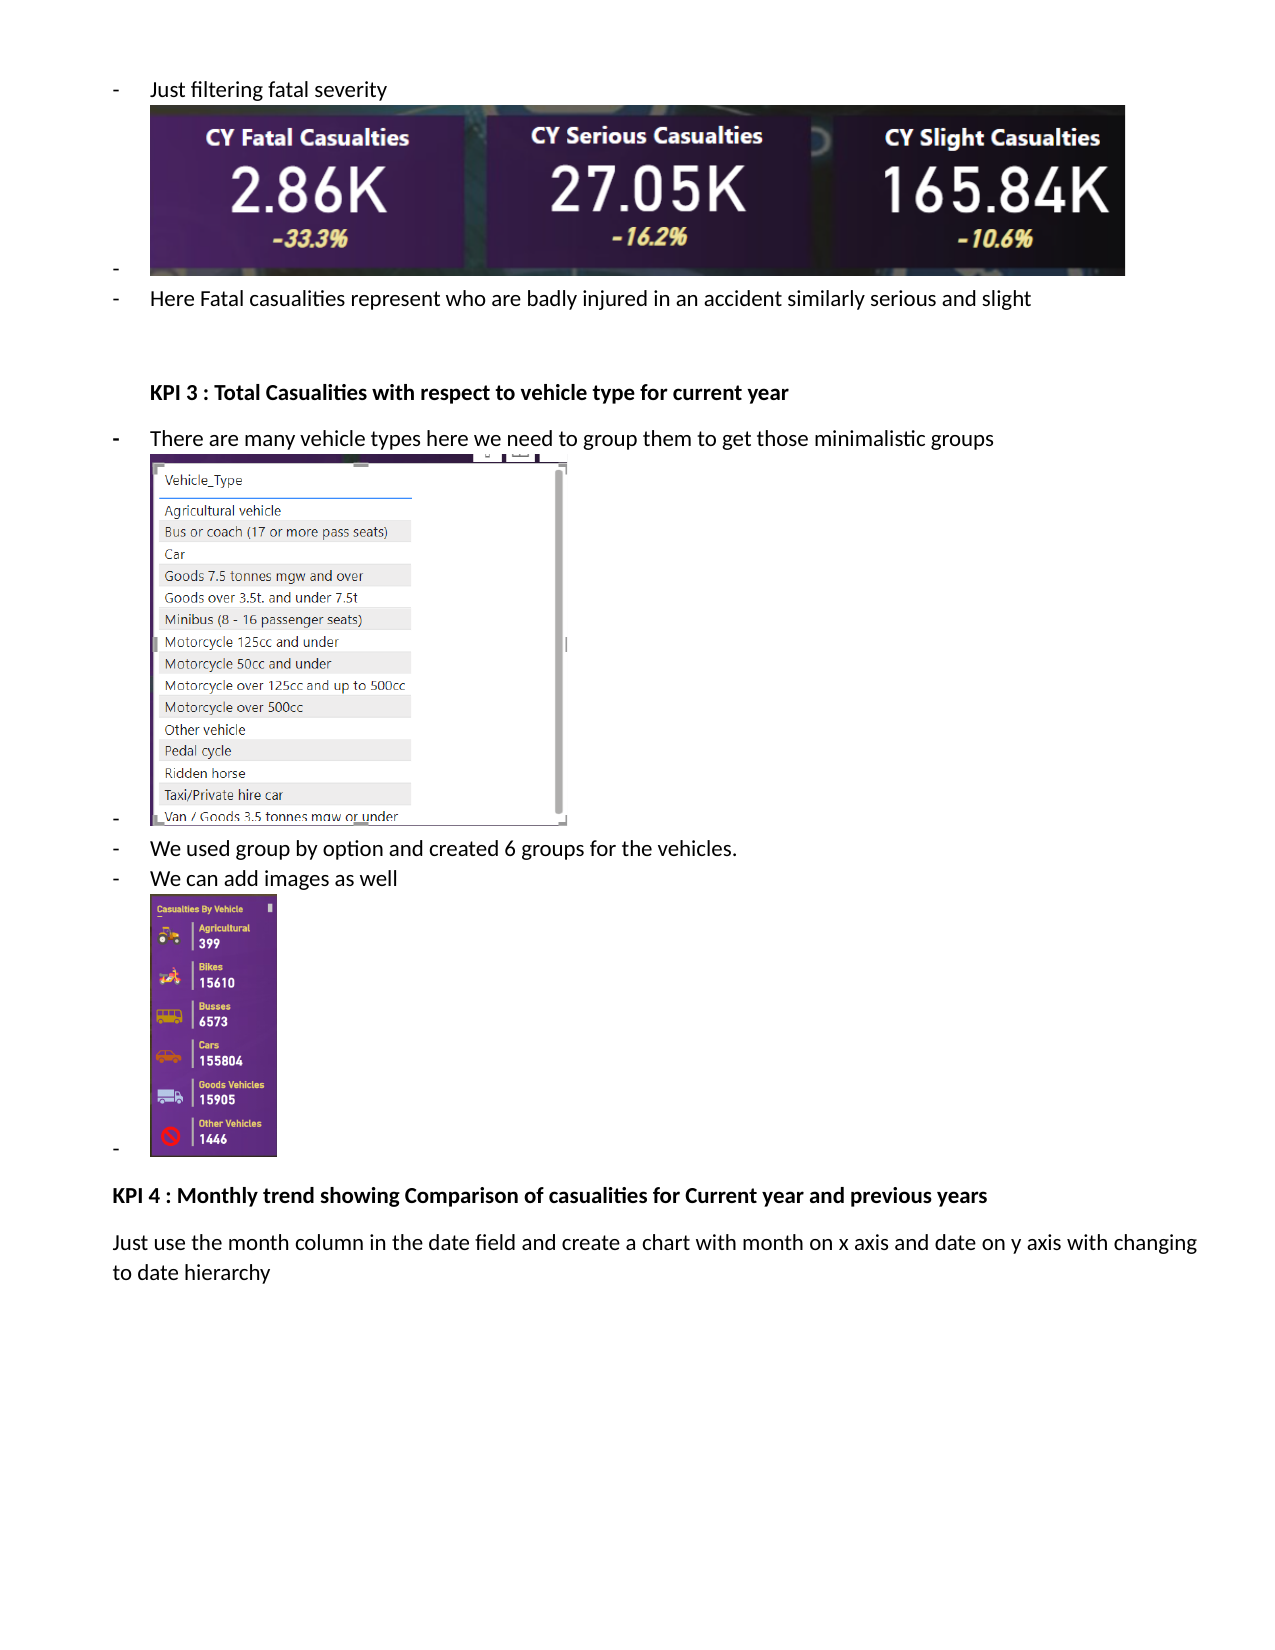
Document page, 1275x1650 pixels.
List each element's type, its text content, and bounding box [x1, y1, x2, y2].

picture [150, 454, 568, 826]
list There are many vehicle types here we need to group them to get those minimalistic groups [112, 424, 1200, 453]
text KPI 4 : Monthly trend showing Comparison of casualities for Current year and previous years [75, 1181, 1200, 1209]
picture [150, 105, 1125, 276]
list Just filtering fatal severity [112, 75, 1200, 103]
list We can add images as well [112, 864, 1200, 892]
list Here Fatal casualities represent who are badly injured in an accident similarly serious and slight [112, 284, 1200, 312]
picture [150, 894, 277, 1157]
text KPI 3 : Total Casualities with respect to vehicle type for current year [75, 378, 1200, 406]
text Just use the month column in the date field and create a chart with month on x axis and date on y axis with changing to date hierarchy [112, 1228, 1200, 1286]
list We used group by option and created 6 groups for the vehicles. [112, 834, 1200, 862]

- [Action item]:
Your output should be the full set of entries above, restated word for word and free of pictures.

- [Your solution]:
Document page, 1275x1650 pixels.
List each element's type, its text content, and bounding box [x1, y1, x2, y2].

picture [150, 454, 568, 826]
list There are many vehicle types here we need to group them to get those minimalistic groups [112, 424, 1200, 453]
text KPI 4 : Monthly trend showing Comparison of casualities for Current year and previous years [75, 1181, 1200, 1209]
picture [150, 105, 1125, 276]
list Just filtering fatal severity [112, 75, 1200, 103]
list We can add images as well [112, 864, 1200, 892]
list Here Fatal casualities represent who are badly injured in an accident similarly serious and slight [112, 284, 1200, 312]
picture [150, 894, 277, 1157]
text KPI 3 : Total Casualities with respect to vehicle type for current year [75, 378, 1200, 406]
text Just use the month column in the date field and create a chart with month on x axis and date on y axis with changing to date hierarchy [112, 1228, 1200, 1286]
list We used group by option and created 6 groups for the vehicles. [112, 834, 1200, 862]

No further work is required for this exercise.